1. Which business model is better for a quick startup?

Dropshipping is the better choice for a startup, as you don’t need nearly as much capital upfront as you do for holding inventory.

2. How do return policies differ between dropshipping and holding inventory?

In dropshipping, you must have a return policy between you and the supplier about when the customer can ship an item back, what condition it must be in, and where they ship it to.

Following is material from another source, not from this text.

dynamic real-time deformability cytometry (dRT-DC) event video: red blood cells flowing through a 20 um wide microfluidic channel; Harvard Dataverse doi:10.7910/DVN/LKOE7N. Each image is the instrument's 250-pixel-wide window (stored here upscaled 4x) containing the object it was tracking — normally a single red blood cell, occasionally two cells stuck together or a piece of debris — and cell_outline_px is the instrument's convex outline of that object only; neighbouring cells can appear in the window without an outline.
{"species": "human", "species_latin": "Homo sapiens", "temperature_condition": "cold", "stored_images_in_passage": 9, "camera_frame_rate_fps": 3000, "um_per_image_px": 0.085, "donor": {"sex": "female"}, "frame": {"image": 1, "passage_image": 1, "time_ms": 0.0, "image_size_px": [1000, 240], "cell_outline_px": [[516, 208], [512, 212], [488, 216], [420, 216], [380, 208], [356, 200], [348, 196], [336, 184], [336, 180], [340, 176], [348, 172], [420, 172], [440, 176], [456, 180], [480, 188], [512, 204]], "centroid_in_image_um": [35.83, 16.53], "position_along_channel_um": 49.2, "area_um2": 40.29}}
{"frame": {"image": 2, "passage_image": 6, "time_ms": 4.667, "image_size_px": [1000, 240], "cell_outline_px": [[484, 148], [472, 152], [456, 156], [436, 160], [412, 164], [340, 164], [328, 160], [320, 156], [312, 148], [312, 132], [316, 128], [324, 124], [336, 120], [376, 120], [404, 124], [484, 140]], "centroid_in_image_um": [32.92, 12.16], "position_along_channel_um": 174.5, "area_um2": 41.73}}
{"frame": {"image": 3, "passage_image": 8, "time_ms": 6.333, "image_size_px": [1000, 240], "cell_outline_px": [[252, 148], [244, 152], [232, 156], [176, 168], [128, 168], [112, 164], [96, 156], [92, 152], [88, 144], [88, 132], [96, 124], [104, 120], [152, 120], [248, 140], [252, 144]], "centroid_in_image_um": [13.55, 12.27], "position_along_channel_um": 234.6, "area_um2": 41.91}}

You can then either refund the customer (fully or partially) or give them store credit. Holding inventory requires you to have the additional warehouse space for a returned item, which can cause warehousing constraints if you get a lot of returns.

3. What are the long-term financial implications of each model?

While dropshipping is more inexpensive to start, the profit margin can sometimes be lower.

The holding inventory model costs more at first, but the fees become more reliable over time, although not necessarily less expensive.

4. How can I switch from one model to another if needed?

If transitioning from dropshipping to holding inventory, you’ll need your own warehouse and staff, as you’ll be in charge of producing, storing, and shipping orders.

Going from holding inventory to dropshipping is easier. You can sell or lease the warehouse space to someone else, then find a dropshipping partner or platform.

5. What are some successful businesses that use each model, and what can I learn from them?

Some of the biggest names in dropshipping are Meowingtons, Notebook Therapy, Be Activewear, and Modalyst.

Fishbowl, Netsuite, and Extensiv are examples of inventory management companies. These businesses prove that either order fulfillment strategy can be effective.